→ **Listed records**:
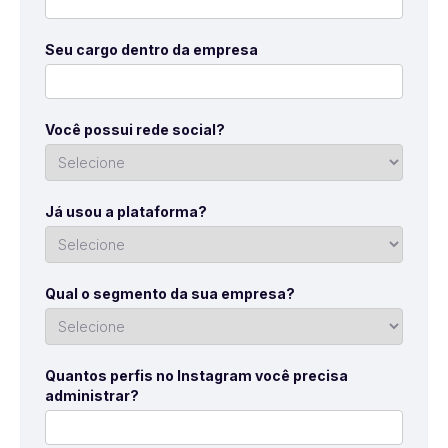
Seu cargo dentro da empresa
Você possui rede social?
Já usou a plataforma?
Qual o segmento da sua empresa?
Quantos perfis no Instagram você precisa
administrar?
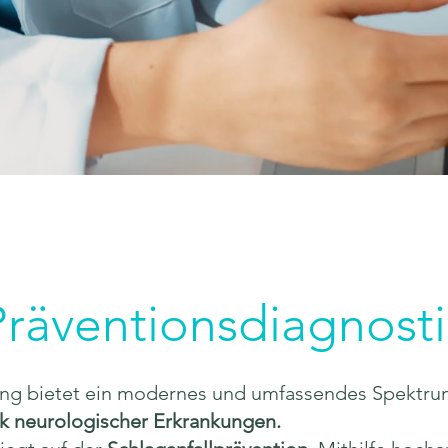
Präventionsdiagnosti
ung bietet ein modernes und umfassendes Spektru
k neurologischer Erkrankungen.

→ **Work required**:
Put the text lines above into a numbered list and skip any blank lines. Leave the pictures out of the list.

→ **Answer**:
1. Seu cargo dentro da empresa
2. Você possui rede social?
3. Já usou a plataforma?
4. Qual o segmento da sua empresa?
5. Quantos perfis no Instagram você precisa
6. administrar?
7. Präventionsdiagnosti
8. ung bietet ein modernes und umfassendes Spektru
9. k neurologischer Erkrankungen.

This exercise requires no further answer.